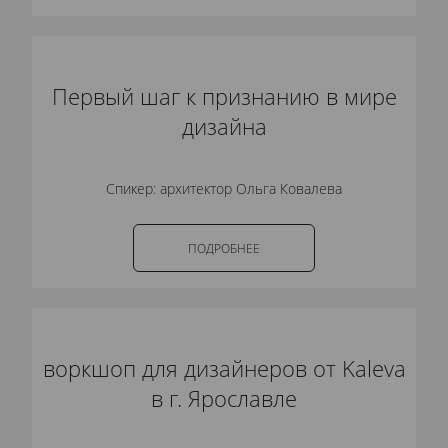
Первый шаг к признанию в мире
дизайна
Спикер: архитектор Ольга Ковалева
ПОДРОБНЕЕ
воркшоп для дизайнеров от Kaleva
в г. Ярославле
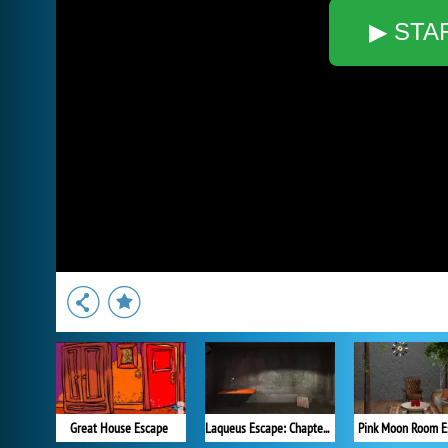
▶ STA
Great House Escape
Laqueus Escape: Chapter 1
Pink Moon Room E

◆ EXERCISE: Quote the lines above verbatim, leaving out the pictures.

◆ RESPONSE:
Первый шаг к признанию в мире
дизайна
Спикер: архитектор Ольга Ковалева
ПОДРОБНЕЕ
воркшоп для дизайнеров от Kaleva
в г. Ярославле
▶ STA
Great House Escape
Laqueus Escape: Chapter 1
Pink Moon Room E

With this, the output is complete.